Lo ricordo ancora: il 13 settembre ebbi la conferma di essere sieropositiva e per me iniziò un’altra vita.

Come hai reagito alla notizia?

Non importa se sei infermiera o un miliardario o un operaio o qualcos’altro: appena leggi la sentenza ti senti il mondo crollare addosso. All’inizio volevo ripetere l’esame ma poi mi sono arresa. Sieropositiva, non si torna più indietro.

In un secondo momento poi realizzi il da farsi. Gli antiretrovirali, la paura dell’AIDS. Il giorno dopo ero già a ristudiare nei minimi dettagli i sintomi.

Come la tua vita è cambiata?

La mia vita è cambiata in tutto. La famiglia, le relazioni, il lavoro. E’ impossibile da spiegare ma ci proverò lo stesso.

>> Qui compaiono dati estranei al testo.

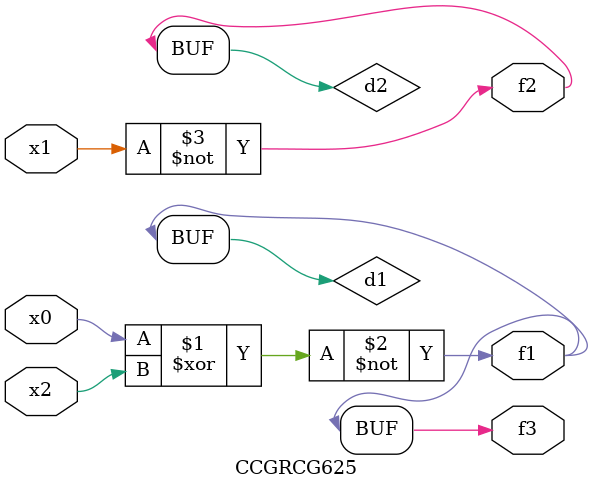
<source format=v>
module CCGRCG625(
	input x0, x1, x2,
	output f1, f2, f3
);

	wire d1, d2, d3;

	xnor (d1, x0, x2);
	nand (d2, x1);
	nor (d3, x1, x2);
	assign f1 = d1;
	assign f2 = d2;
	assign f3 = d1;
endmodule

</source>
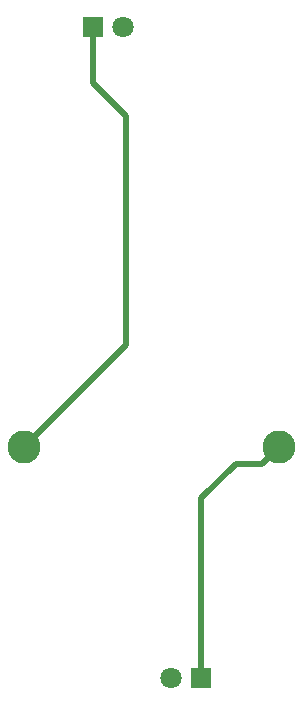
<source format=gbr>
G04 #@! TF.FileFunction,Copper,L1,Top,Signal*
%FSLAX46Y46*%
G04 Gerber Fmt 4.6, Leading zero omitted, Abs format (unit mm)*
G04 Created by KiCad (PCBNEW 4.0.7-e2-6376~58~ubuntu16.04.1) date Wed Nov 29 21:12:47 2017*
%MOMM*%
%LPD*%
G01*
G04 APERTURE LIST*
%ADD10C,0.100000*%
%ADD11C,2.800000*%
%ADD12C,1.800000*%
%ADD13R,1.800000X1.800000*%
%ADD14C,0.500000*%
%ADD15C,0.250000*%
G04 APERTURE END LIST*
D10*
D11*
X113050400Y-103606600D03*
X134650400Y-103606600D03*
D12*
X121462800Y-67995800D03*
D13*
X118922800Y-67995800D03*
D12*
X125552200Y-123088400D03*
D13*
X128092200Y-123088400D03*
D14*
X134650400Y-103606600D02*
X133250401Y-105006599D01*
X133250401Y-105006599D02*
X130984801Y-105006599D01*
X130984801Y-105006599D02*
X128092200Y-107899200D01*
X118922800Y-67995800D02*
X118922800Y-72771000D01*
X118922800Y-72771000D02*
X121691400Y-75539600D01*
X121691400Y-75539600D02*
X121691400Y-94965600D01*
X121691400Y-94965600D02*
X113050400Y-103606600D01*
X128092200Y-123088400D02*
X128092200Y-107899200D01*
D15*
X118922800Y-67995800D02*
X118922800Y-69145800D01*
M02*

</source>
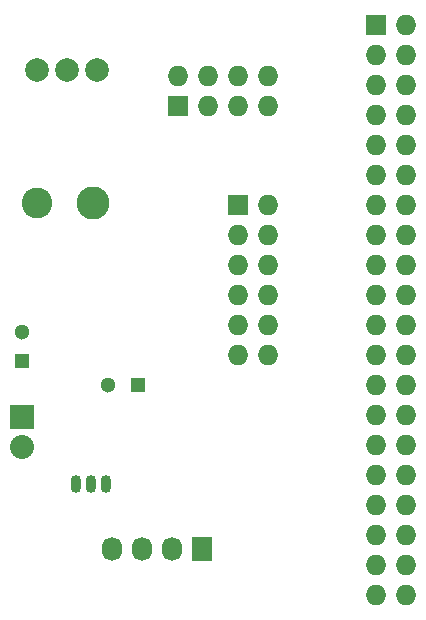
<source format=gbr>
G04 #@! TF.FileFunction,Soldermask,Bot*
%FSLAX46Y46*%
G04 Gerber Fmt 4.6, Leading zero omitted, Abs format (unit mm)*
G04 Created by KiCad (PCBNEW 4.0.2-4+6225~38~ubuntu14.04.1-stable) date Wed 02 Mar 2016 03:50:32 PM CST*
%MOMM*%
G01*
G04 APERTURE LIST*
%ADD10C,0.100000*%
%ADD11R,1.727200X1.727200*%
%ADD12O,1.727200X1.727200*%
%ADD13R,1.727200X2.032000*%
%ADD14O,1.727200X2.032000*%
%ADD15C,2.000000*%
%ADD16R,2.032000X2.032000*%
%ADD17O,2.032000X2.032000*%
%ADD18O,0.899160X1.501140*%
%ADD19C,1.300000*%
%ADD20R,1.300000X1.300000*%
%ADD21C,2.600000*%
%ADD22C,2.800000*%
G04 APERTURE END LIST*
D10*
D11*
X179578000Y-94996000D03*
D12*
X182118000Y-94996000D03*
X179578000Y-97536000D03*
X182118000Y-97536000D03*
X179578000Y-100076000D03*
X182118000Y-100076000D03*
X179578000Y-102616000D03*
X182118000Y-102616000D03*
X179578000Y-105156000D03*
X182118000Y-105156000D03*
X179578000Y-107696000D03*
X182118000Y-107696000D03*
X179578000Y-110236000D03*
X182118000Y-110236000D03*
X179578000Y-112776000D03*
X182118000Y-112776000D03*
X179578000Y-115316000D03*
X182118000Y-115316000D03*
X179578000Y-117856000D03*
X182118000Y-117856000D03*
X179578000Y-120396000D03*
X182118000Y-120396000D03*
X179578000Y-122936000D03*
X182118000Y-122936000D03*
X179578000Y-125476000D03*
X182118000Y-125476000D03*
X179578000Y-128016000D03*
X182118000Y-128016000D03*
X179578000Y-130556000D03*
X182118000Y-130556000D03*
X179578000Y-133096000D03*
X182118000Y-133096000D03*
X179578000Y-135636000D03*
X182118000Y-135636000D03*
X179578000Y-138176000D03*
X182118000Y-138176000D03*
X179578000Y-140716000D03*
X182118000Y-140716000D03*
X179578000Y-143256000D03*
X182118000Y-143256000D03*
D13*
X164846000Y-139369800D03*
D14*
X162306000Y-139369800D03*
X159766000Y-139369800D03*
X157226000Y-139369800D03*
D15*
X155956000Y-98806000D03*
X153416000Y-98806000D03*
X150876000Y-98806000D03*
D16*
X149606000Y-128143000D03*
D17*
X149606000Y-130683000D03*
D18*
X155448000Y-133858000D03*
X156718000Y-133858000D03*
X154178000Y-133858000D03*
D11*
X162814000Y-101854000D03*
D12*
X162814000Y-99314000D03*
X165354000Y-101854000D03*
X165354000Y-99314000D03*
X167894000Y-101854000D03*
X167894000Y-99314000D03*
X170434000Y-101854000D03*
X170434000Y-99314000D03*
D19*
X149606000Y-120944000D03*
D20*
X149606000Y-123444000D03*
D19*
X156885000Y-125476000D03*
D20*
X159385000Y-125476000D03*
D21*
X150876000Y-110094000D03*
D22*
X155576000Y-110094000D03*
D11*
X167894000Y-110236000D03*
D12*
X170434000Y-110236000D03*
X167894000Y-112776000D03*
X170434000Y-112776000D03*
X167894000Y-115316000D03*
X170434000Y-115316000D03*
X167894000Y-117856000D03*
X170434000Y-117856000D03*
X167894000Y-120396000D03*
X170434000Y-120396000D03*
X167894000Y-122936000D03*
X170434000Y-122936000D03*
M02*

</source>
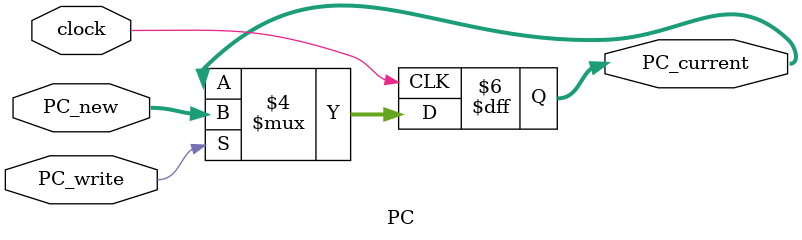
<source format=v>
`timescale 1ps / 1ps
module PC(
	input PC_write,
	input [9:0]PC_new,			//direccion que entra al PC, es la que sale del sumador o que viene desde un jump
	input clock,
	output reg [9:0]PC_current		//direccion que sale del PC, es la que va la Memoria de Instrucciones.
    );

initial PC_current = 0;
always@ (posedge clock)
begin
	if(PC_write)
		PC_current<=PC_new;
	else
		PC_current<=PC_current;
end


endmodule

</source>
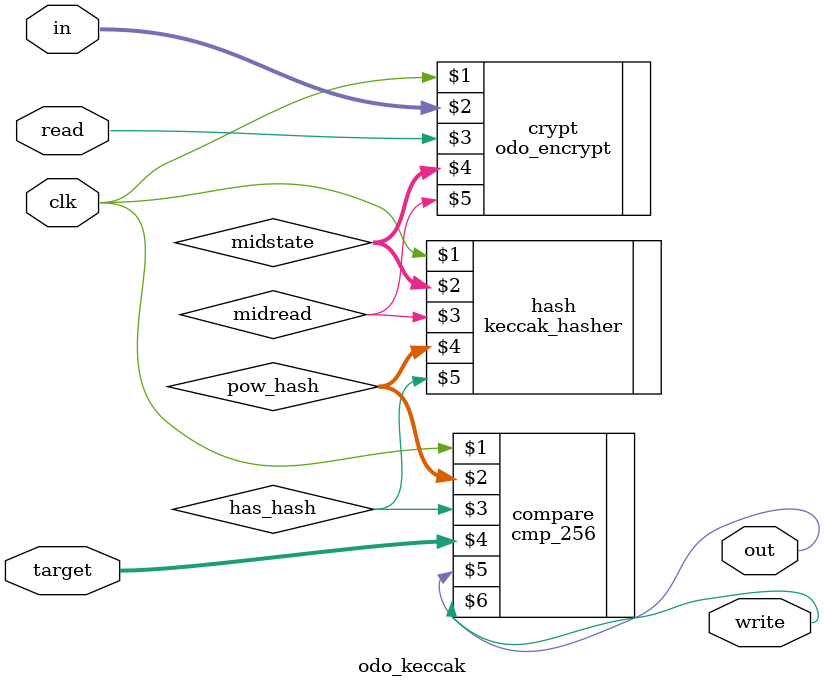
<source format=v>
`define THROUGHPUT 1000

module odo_keccak(clk, in, read, target, out, write);
    input clk;
    input [639:0] in;
    input read;
    input [255:0] target;
    output out;
    output write;

    wire [639:0] midstate;
    wire midread;
    wire [255:0] pow_hash;
    wire has_hash;
    
    odo_encrypt crypt(clk, in, read, midstate, midread);
    keccak_hasher #(640, `THROUGHPUT) hash(clk, midstate, midread, pow_hash, has_hash);
    cmp_256 compare(clk, pow_hash, has_hash, target, out, write);
endmodule
</source>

Sebbene sai e leggi continuamente che la trasmissione è gestibile, ne hai fortemente paura. I primi giorni non l’ho detto a nessuno. Poi a mamma e papà e a mio fratello.

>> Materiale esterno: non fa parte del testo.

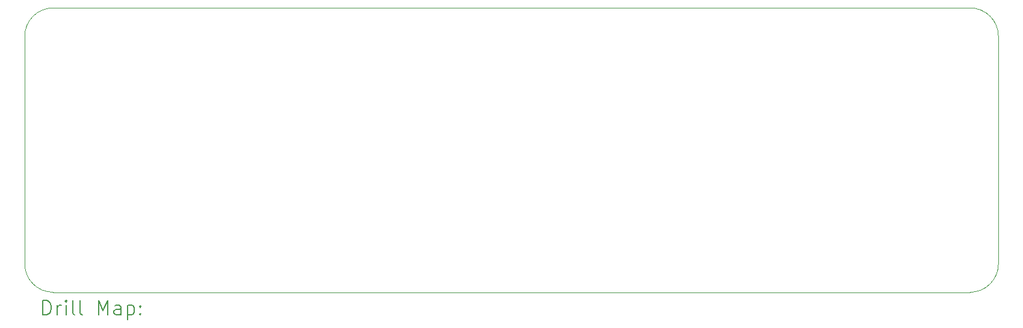
<source format=gbr>
%TF.GenerationSoftware,KiCad,Pcbnew,7.0.8*%
%TF.CreationDate,2024-02-01T01:18:02-07:00*%
%TF.ProjectId,loggerpanel,6c6f6767-6572-4706-916e-656c2e6b6963,v1*%
%TF.SameCoordinates,Original*%
%TF.FileFunction,Drillmap*%
%TF.FilePolarity,Positive*%
%FSLAX45Y45*%
G04 Gerber Fmt 4.5, Leading zero omitted, Abs format (unit mm)*
G04 Created by KiCad (PCBNEW 7.0.8) date 2024-02-01 01:18:02*
%MOMM*%
%LPD*%
G01*
G04 APERTURE LIST*
%ADD10C,0.100000*%
%ADD11C,0.200000*%
G04 APERTURE END LIST*
D10*
X21000000Y-12600000D02*
G75*
G03*
X21400000Y-12200000I0J400000D01*
G01*
X7700000Y-12200000D02*
G75*
G03*
X8100000Y-12600000I400000J0D01*
G01*
X21400000Y-9000000D02*
X21400000Y-12200000D01*
X21000000Y-12600000D02*
X8100000Y-12600000D01*
X21400000Y-9000000D02*
G75*
G03*
X21000000Y-8600000I-400000J0D01*
G01*
X8100000Y-8600000D02*
G75*
G03*
X7700000Y-9000000I0J-400000D01*
G01*
X7700000Y-12200000D02*
X7700000Y-9000000D01*
X8100000Y-8600000D02*
X21000000Y-8600000D01*
D11*
X7955777Y-12916484D02*
X7955777Y-12716484D01*
X7955777Y-12716484D02*
X8003396Y-12716484D01*
X8003396Y-12716484D02*
X8031967Y-12726008D01*
X8031967Y-12726008D02*
X8051015Y-12745055D01*
X8051015Y-12745055D02*
X8060539Y-12764103D01*
X8060539Y-12764103D02*
X8070062Y-12802198D01*
X8070062Y-12802198D02*
X8070062Y-12830769D01*
X8070062Y-12830769D02*
X8060539Y-12868865D01*
X8060539Y-12868865D02*
X8051015Y-12887912D01*
X8051015Y-12887912D02*
X8031967Y-12906960D01*
X8031967Y-12906960D02*
X8003396Y-12916484D01*
X8003396Y-12916484D02*
X7955777Y-12916484D01*
X8155777Y-12916484D02*
X8155777Y-12783150D01*
X8155777Y-12821246D02*
X8165301Y-12802198D01*
X8165301Y-12802198D02*
X8174824Y-12792674D01*
X8174824Y-12792674D02*
X8193872Y-12783150D01*
X8193872Y-12783150D02*
X8212920Y-12783150D01*
X8279586Y-12916484D02*
X8279586Y-12783150D01*
X8279586Y-12716484D02*
X8270062Y-12726008D01*
X8270062Y-12726008D02*
X8279586Y-12735531D01*
X8279586Y-12735531D02*
X8289110Y-12726008D01*
X8289110Y-12726008D02*
X8279586Y-12716484D01*
X8279586Y-12716484D02*
X8279586Y-12735531D01*
X8403396Y-12916484D02*
X8384348Y-12906960D01*
X8384348Y-12906960D02*
X8374824Y-12887912D01*
X8374824Y-12887912D02*
X8374824Y-12716484D01*
X8508158Y-12916484D02*
X8489110Y-12906960D01*
X8489110Y-12906960D02*
X8479586Y-12887912D01*
X8479586Y-12887912D02*
X8479586Y-12716484D01*
X8736729Y-12916484D02*
X8736729Y-12716484D01*
X8736729Y-12716484D02*
X8803396Y-12859341D01*
X8803396Y-12859341D02*
X8870063Y-12716484D01*
X8870063Y-12716484D02*
X8870063Y-12916484D01*
X9051015Y-12916484D02*
X9051015Y-12811722D01*
X9051015Y-12811722D02*
X9041491Y-12792674D01*
X9041491Y-12792674D02*
X9022444Y-12783150D01*
X9022444Y-12783150D02*
X8984348Y-12783150D01*
X8984348Y-12783150D02*
X8965301Y-12792674D01*
X9051015Y-12906960D02*
X9031967Y-12916484D01*
X9031967Y-12916484D02*
X8984348Y-12916484D01*
X8984348Y-12916484D02*
X8965301Y-12906960D01*
X8965301Y-12906960D02*
X8955777Y-12887912D01*
X8955777Y-12887912D02*
X8955777Y-12868865D01*
X8955777Y-12868865D02*
X8965301Y-12849817D01*
X8965301Y-12849817D02*
X8984348Y-12840293D01*
X8984348Y-12840293D02*
X9031967Y-12840293D01*
X9031967Y-12840293D02*
X9051015Y-12830769D01*
X9146253Y-12783150D02*
X9146253Y-12983150D01*
X9146253Y-12792674D02*
X9165301Y-12783150D01*
X9165301Y-12783150D02*
X9203396Y-12783150D01*
X9203396Y-12783150D02*
X9222444Y-12792674D01*
X9222444Y-12792674D02*
X9231967Y-12802198D01*
X9231967Y-12802198D02*
X9241491Y-12821246D01*
X9241491Y-12821246D02*
X9241491Y-12878388D01*
X9241491Y-12878388D02*
X9231967Y-12897436D01*
X9231967Y-12897436D02*
X9222444Y-12906960D01*
X9222444Y-12906960D02*
X9203396Y-12916484D01*
X9203396Y-12916484D02*
X9165301Y-12916484D01*
X9165301Y-12916484D02*
X9146253Y-12906960D01*
X9327205Y-12897436D02*
X9336729Y-12906960D01*
X9336729Y-12906960D02*
X9327205Y-12916484D01*
X9327205Y-12916484D02*
X9317682Y-12906960D01*
X9317682Y-12906960D02*
X9327205Y-12897436D01*
X9327205Y-12897436D02*
X9327205Y-12916484D01*
X9327205Y-12792674D02*
X9336729Y-12802198D01*
X9336729Y-12802198D02*
X9327205Y-12811722D01*
X9327205Y-12811722D02*
X9317682Y-12802198D01*
X9317682Y-12802198D02*
X9327205Y-12792674D01*
X9327205Y-12792674D02*
X9327205Y-12811722D01*
M02*

</source>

La relazione con il mio compagno finì dopo neanche un mese ma era una storia burrascosa. Cosa che invece non pensavo in prima battuta è che per molto tempo avrei avuto paura a frequentare le persone.

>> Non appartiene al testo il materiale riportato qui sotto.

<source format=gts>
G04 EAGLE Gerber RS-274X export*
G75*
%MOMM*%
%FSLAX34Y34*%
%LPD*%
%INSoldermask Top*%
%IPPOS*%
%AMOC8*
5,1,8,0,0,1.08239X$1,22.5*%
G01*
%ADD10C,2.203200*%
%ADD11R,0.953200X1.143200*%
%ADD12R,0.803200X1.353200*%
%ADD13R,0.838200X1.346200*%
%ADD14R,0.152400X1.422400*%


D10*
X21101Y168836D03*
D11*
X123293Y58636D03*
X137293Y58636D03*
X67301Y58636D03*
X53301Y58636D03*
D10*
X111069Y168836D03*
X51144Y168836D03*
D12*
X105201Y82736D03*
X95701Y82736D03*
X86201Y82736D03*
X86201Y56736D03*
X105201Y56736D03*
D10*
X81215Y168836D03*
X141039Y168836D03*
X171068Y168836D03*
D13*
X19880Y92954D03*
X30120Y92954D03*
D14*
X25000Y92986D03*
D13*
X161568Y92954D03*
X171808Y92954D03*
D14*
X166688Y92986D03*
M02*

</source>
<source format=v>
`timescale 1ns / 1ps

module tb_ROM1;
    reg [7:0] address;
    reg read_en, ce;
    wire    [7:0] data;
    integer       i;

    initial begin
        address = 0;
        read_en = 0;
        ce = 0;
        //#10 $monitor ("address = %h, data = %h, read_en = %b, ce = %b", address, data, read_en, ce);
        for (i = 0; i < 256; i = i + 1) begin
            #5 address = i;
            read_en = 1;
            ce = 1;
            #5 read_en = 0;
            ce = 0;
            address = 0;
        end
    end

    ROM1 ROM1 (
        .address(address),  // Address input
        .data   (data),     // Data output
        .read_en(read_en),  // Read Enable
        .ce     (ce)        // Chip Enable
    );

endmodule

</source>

Riguardo al mio lavoro ho informato il medico del lavoro e tempo una settimana ho lasciato la chirurgia addominale per un ufficio.

E le giornate si riempiono di angoscia e solitudine della peggior specie: quella che nasce da dentro.

In alcune testimonianze ho letto che il pensiero di essere sieropositivi è sempre presente. Riesci a chiuderlo mai fuori dalla porta?

Oggi sì. Ma ci sono voluti almeno due anni. Avevo paura a far tutto, tutto mi avrebbe potuto tagliare contagiando qualcun’altro. Un’altra grande paura era quella di sviluppare l’AIDS. Un minimo raffreddore e pensavo già alla polmonite. Devo ammettere che non sono del tutto libera ma riesco a sganciarmi e vivere il momento.

Quando ti sei resa conto di riuscire a padroneggiare la paura?

Una sera ero dai miei. Stavamo facendo del pangiallo, dolce di qua che piace tanto ai miei. Mi sono tagliata lievemente aprendo l’uvetta con il coltello e non ho avuto paura. Mia mamma mi ha guardato perchè un’altra volta in cui mi ero fatta un taglio ero scappata in bagno e avevo detto a tutti di non toccare niente.

Vuoi lasciare un messaggio alle persone che purtroppo sono positivi all’HIV?

Sì, vorrei dire loro di non avere paura e di non lasciare che il virus li divori. Vivete la vita per quello che è, piangete o ridete. Ma non mollatela. Mai.

Grazie della tua testimonianza, sei stata molto gentile. Siamo sicuri che leggendola in molti potranno scoprire qualcosa di più, un piccolo tesoro da portare dentro.